Role of Nutrition Support in Adult Cardiac Surgery

A Consensus Statement From an International Multidisciplinary Expert Group on Nutrition in Cardiac Surgery

Christian Stoppe; Andreas Goetzenich; Glenn Whitman; Rika Ohkuma; Trish Brown; Roupen Hatzakorzian; Arnold Kristof; Patrick Meybohm; Jefferey Mechanick; Adam Evans; Daniel Yeh; Bernard McDonald; Michael Chourdakis; Philip Jones; Richard Barton; Ravi Tripathi; Gunnar Elke; Oliver Liakopoulos; Ravi Agarwala; Vladimir Lomivorotov; Ekaterina Nesterova; Gernot Marx; Carina Benstoem; Margot Lemieux; Daren K. Heyland

Disclosures

Crit Care. 2017;21(131) 

In This Article

Main Open Research Topics Concerning Nutrition in Patients After Cardiac Surgery

The few randomized trials of nutrition support in patients undergoing cardiac surgery are limited to small numbers of patients and demonstrate heterogeneous results, so the experts felt unable to give strong recommendations for clinical practice. Nevertheless, six key messages have been identified by the experts, which are thought to be of clinical relevance in the treatment of these patients:

  1. Whenever possible, preoperative optimization of the nutritional state should be targeted in the malnourished patient undergoing cardiac surgery. The increasing number of patients with advanced heart failure and planned VAD implant represent a subpopulation that may as well benefit from optimization of the nutritional state. Thus, determination of nutritional risk, preferably using a structured scoring tool, should be part of the patient's preoperative assessment.

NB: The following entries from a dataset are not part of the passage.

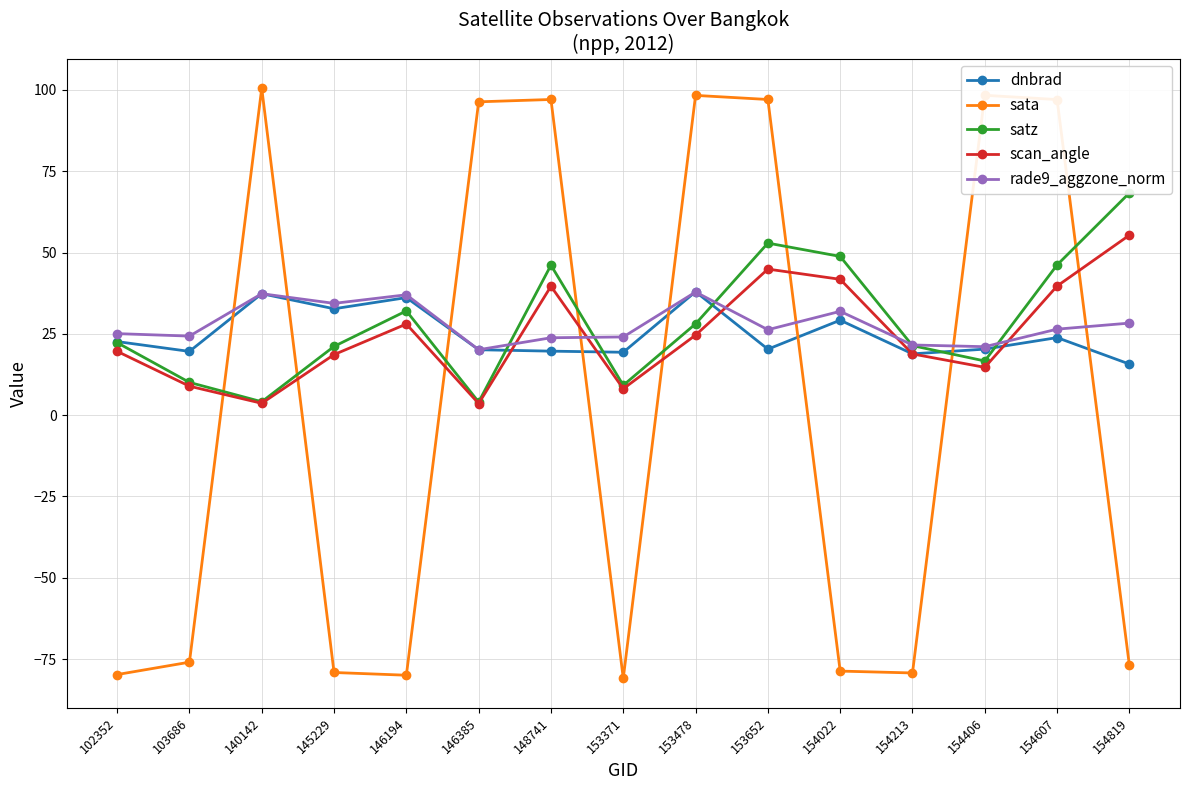

At how many categories does at least one series exceed 17?

15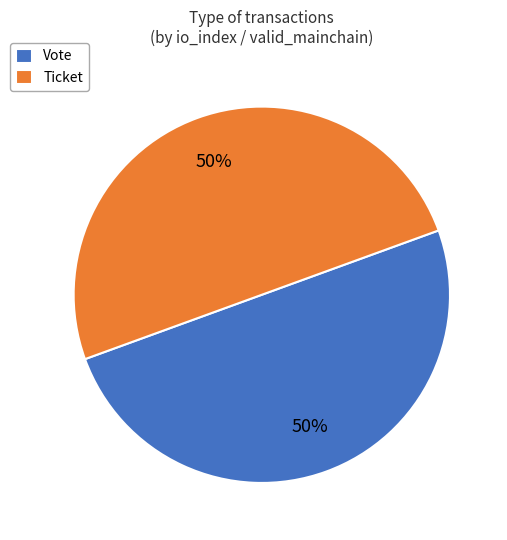

Count the number of slices in the pie.

2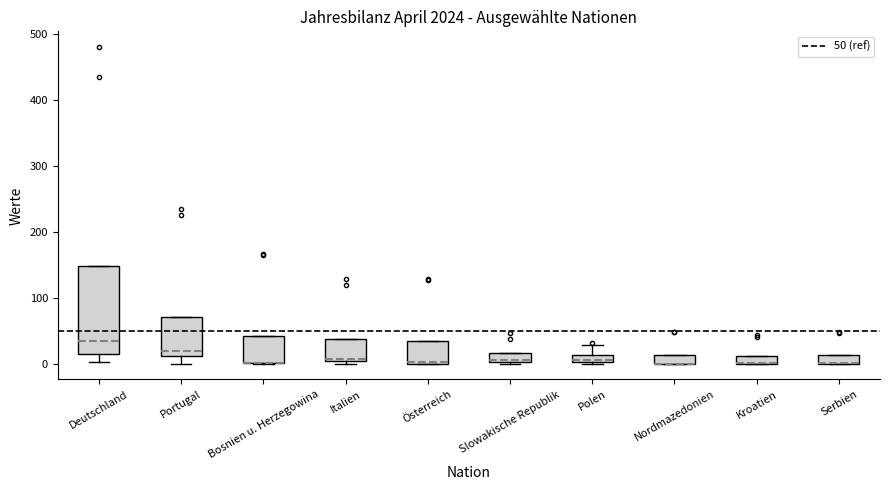

Where is the lower edge of the box for Serbien on the y-axis? The values are not printed on the chart, so give them approximately, as read against the axis.

0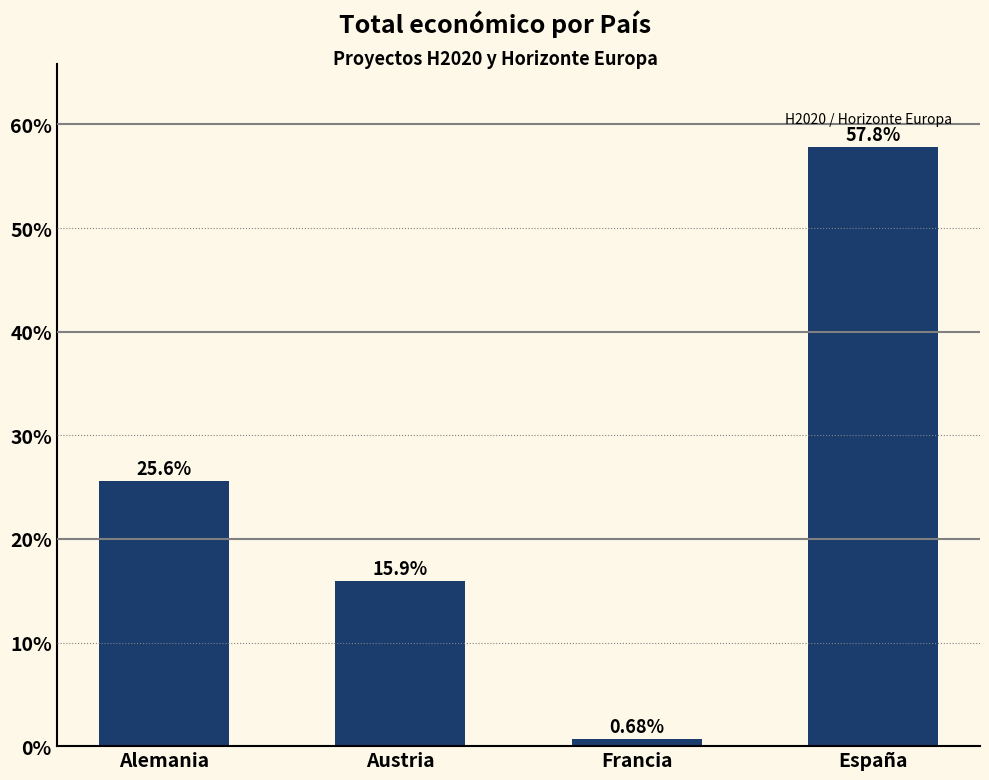

The value at Austria is 15.9. True or false?

True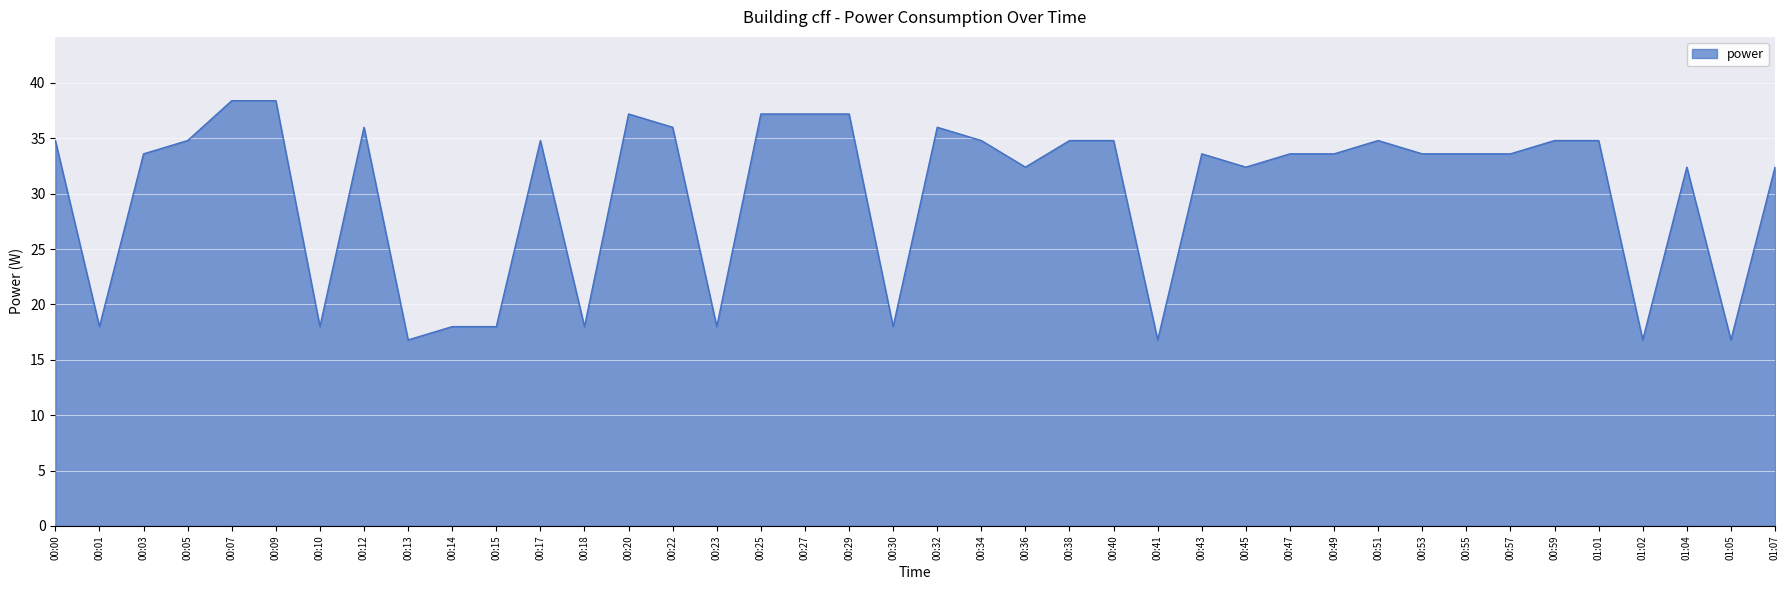

Does the chart display data point markers on the line(s)?

No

  2. To reach maximum benefit, preoperative nutritional therapy should be initiated in malnourished patients after cardiac surgery at least 2–7 days before surgery (e.g., as part of a preoperative evaluation and optimization therapy).[46]

  3. Monitoring of nutrition intake should be routinely assessed daily in patients after cardiac surgery during the ICU stay. In particular, on day 3 all patients should be carefully evaluated as to their nutrition risk and effort should be made to achieve at least 80% of their prescribed protein/energy requirements, either by enteral or parental feeding, as soon as possible.

  4. Postoperative nutrition support should be initiated early (0–24 hours after surgery) in patients at high nutritional risk with an expected prolonged ICU stay.

  5. Attention to refeeding syndrome may be of importance for patients in whom nutrition support is started after a prolonged period of starvation or in patients with preexisting malnutrition, respectively. In those patients, advancement of feeding should be slower, taking 3–4 days to reach goal, and targeting to adapt to both macronutient and micronutrient special needs.[31]

  6. If initiated early postoperatively within <24 hours after ICU admission, an additional immune-modulating component (e.g., selenium, fish oil) to nutrition may be considered for patients with complex and prolonged surgical procedures, to counteract the overwhelming inflammatory response.

In extension to the need of reliable data, international standardized procedures such as the ESPEN and IASMEN endorsed strategy for Enhanced Recovery After Surgery (ERAS) are warranted to optimize nutrition support in cardiac surgery patients. In view of the heterogeneous standards of perioperative care in these patients and lack of evidence provided by large-scale RCTs, the multi-modal ERAS program for optimal perioperative care may help to reduce surgical stress, maintain physiological functional capacity, and facilitate postoperative recovery by providing the best available evidence.[47]

Furthermore the multidisciplinary group identified six important topics for future research:

  1. Targeting preoperative optimization of the nutritional state may result in improved postoperative outcome. Structured scoring tools should be validated and implemented as part of preoperative assessment and to monitor the efficacy of nutrition therapy.

  2. In identified patients, the feasibility and clinical significance of early-initiated postoperative nutrition support needs to be evaluated.

  3. Dose-finding studies for both macronutrients and micronutrients are needed to answer the questions of "how to supplement patients after cardiac surgery" and "with which combination of nutrients".

  4. To counteract the frequently occurring inflammatory response, the clinical significance of an immune-modulating component (e.g., selenium, fish oil) should be evaluated in patients with complex and prolonged surgical procedures.

  5. Validated and reliable assessment of energy requirement in patients after cardiac surgery need to be developed.

  6. The role trophic EN might play in the hemodynamically stable patient after initial stabilization needs further evaluation.